Importantly, ZM treatment skewed the population of pSer-55 toward G2/M phosphorylation levels instead of an M phase level, suggesting that Ser-55 phosphorylation occurs before GlcNAcylation. This observation explains why the two inhibitors in combination produce an effect phenotypically like that of ZM alone at this site. The actions of GT in locking the O-GlcNAc in place appeared after Ser-55 phosphorylation/dephosphorylation. Possibly, the Ser-55 acts as a priming phosphorylation site for an OGT/PP1 complex to interact with vimentin and add the O-GlcNAc to the adjacent serine while dephosphorylating Ser-55.
Alternatively, inhibitor treatment disrupted the cycling of the modifications on vimentin, locking the protein in specific posttranslational states. Staining of vimentin under these conditions showed a slight increase in filament structure. Potentially, increases in GlcNAcylated vimentin or disruption of the removal of O-GlcNAc from the protein might block filament disassembly. These data suggest that the timing of phosphorylation and GlcNAcylation of vimentin are connected and dependent on each other. Disruption of this timing could potentially disrupt the proper segregation of vimentin in the two daughter cells.

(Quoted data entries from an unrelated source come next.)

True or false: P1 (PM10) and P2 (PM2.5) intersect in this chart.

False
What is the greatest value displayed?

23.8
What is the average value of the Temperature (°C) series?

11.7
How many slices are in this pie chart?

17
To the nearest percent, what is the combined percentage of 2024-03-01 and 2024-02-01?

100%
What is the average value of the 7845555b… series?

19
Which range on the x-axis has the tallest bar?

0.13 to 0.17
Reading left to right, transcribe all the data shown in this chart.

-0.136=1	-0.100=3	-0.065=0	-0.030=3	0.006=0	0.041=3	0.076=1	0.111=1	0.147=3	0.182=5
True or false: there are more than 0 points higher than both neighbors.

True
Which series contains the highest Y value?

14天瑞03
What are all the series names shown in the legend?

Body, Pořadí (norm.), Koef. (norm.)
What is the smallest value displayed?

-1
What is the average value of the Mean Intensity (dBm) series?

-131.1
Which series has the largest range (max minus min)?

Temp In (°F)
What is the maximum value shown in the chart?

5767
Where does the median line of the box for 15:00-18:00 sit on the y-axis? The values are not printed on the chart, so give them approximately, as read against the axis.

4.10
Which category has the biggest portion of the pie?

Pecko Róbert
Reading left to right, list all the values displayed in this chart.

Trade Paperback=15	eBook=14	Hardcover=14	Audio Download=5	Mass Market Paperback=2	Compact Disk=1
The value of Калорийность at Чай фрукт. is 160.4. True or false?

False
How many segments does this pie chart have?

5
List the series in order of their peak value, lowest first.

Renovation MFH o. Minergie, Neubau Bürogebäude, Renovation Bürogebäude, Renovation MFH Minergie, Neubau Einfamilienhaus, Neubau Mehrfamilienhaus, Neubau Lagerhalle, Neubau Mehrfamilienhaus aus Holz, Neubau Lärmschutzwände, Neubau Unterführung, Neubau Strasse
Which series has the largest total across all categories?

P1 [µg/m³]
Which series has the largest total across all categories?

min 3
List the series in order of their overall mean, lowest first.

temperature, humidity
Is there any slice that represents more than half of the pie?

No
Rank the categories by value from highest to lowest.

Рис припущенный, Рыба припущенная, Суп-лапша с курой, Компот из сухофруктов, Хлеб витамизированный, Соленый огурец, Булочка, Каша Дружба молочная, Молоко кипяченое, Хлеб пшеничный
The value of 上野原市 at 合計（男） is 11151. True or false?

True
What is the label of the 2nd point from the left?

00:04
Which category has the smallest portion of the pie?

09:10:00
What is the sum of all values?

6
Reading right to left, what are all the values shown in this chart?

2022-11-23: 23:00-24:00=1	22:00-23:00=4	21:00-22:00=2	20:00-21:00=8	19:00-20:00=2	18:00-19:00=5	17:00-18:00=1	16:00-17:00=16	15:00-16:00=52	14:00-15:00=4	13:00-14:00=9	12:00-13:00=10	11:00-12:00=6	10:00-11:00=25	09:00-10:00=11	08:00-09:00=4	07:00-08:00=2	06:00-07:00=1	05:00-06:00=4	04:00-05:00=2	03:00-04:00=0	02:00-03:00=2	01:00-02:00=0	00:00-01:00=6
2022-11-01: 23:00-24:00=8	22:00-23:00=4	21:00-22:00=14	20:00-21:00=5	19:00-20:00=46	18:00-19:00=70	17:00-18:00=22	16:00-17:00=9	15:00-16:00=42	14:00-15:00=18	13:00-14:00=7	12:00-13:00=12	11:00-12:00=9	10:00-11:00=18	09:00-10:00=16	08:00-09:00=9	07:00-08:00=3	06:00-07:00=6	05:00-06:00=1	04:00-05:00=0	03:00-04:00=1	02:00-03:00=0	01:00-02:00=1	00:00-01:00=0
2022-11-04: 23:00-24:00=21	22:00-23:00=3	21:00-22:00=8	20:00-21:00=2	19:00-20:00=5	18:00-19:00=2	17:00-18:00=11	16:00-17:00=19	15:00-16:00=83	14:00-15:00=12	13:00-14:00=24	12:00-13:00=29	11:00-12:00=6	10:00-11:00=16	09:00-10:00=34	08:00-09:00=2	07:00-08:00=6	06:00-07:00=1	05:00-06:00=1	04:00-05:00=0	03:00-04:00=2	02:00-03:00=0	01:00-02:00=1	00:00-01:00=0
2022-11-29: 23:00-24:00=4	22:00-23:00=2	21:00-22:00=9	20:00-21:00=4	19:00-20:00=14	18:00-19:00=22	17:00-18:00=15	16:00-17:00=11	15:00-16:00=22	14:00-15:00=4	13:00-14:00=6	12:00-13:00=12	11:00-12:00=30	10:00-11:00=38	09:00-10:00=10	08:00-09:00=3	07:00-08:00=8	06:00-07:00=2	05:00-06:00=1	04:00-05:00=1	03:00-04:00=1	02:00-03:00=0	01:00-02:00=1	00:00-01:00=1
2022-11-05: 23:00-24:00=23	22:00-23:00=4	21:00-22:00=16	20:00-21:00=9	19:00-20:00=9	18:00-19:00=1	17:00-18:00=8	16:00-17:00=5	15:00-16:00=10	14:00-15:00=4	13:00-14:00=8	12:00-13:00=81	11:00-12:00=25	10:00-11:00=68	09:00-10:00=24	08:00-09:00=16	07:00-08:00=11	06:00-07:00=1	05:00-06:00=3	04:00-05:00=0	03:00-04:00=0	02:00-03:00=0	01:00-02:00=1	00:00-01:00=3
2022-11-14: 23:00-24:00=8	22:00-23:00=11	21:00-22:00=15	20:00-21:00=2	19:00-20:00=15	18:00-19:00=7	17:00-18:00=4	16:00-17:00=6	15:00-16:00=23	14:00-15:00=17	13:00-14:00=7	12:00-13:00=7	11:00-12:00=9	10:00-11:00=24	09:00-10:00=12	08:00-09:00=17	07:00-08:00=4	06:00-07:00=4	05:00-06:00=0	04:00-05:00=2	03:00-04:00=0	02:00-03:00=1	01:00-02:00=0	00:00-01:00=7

These observations suggest that O-GlcNAc processing by OGT and OGA is coupled to phosphorylation processing during M phase. Linking mitotic kinases and phosphatases with OGT and OGA generates a signaling complex that could potentially fine-tune the regulation of target proteins. This study demonstrates the potential for dynamic regulation of a large number of mitotic proteins by this complex. However, more targets of this complex need to be identified before a clear picture of mitotic regulation is possible. The use of large-scale proteomic methods to map mitotic GlcNAcylation sites would greatly aid in determining substrates for this complex.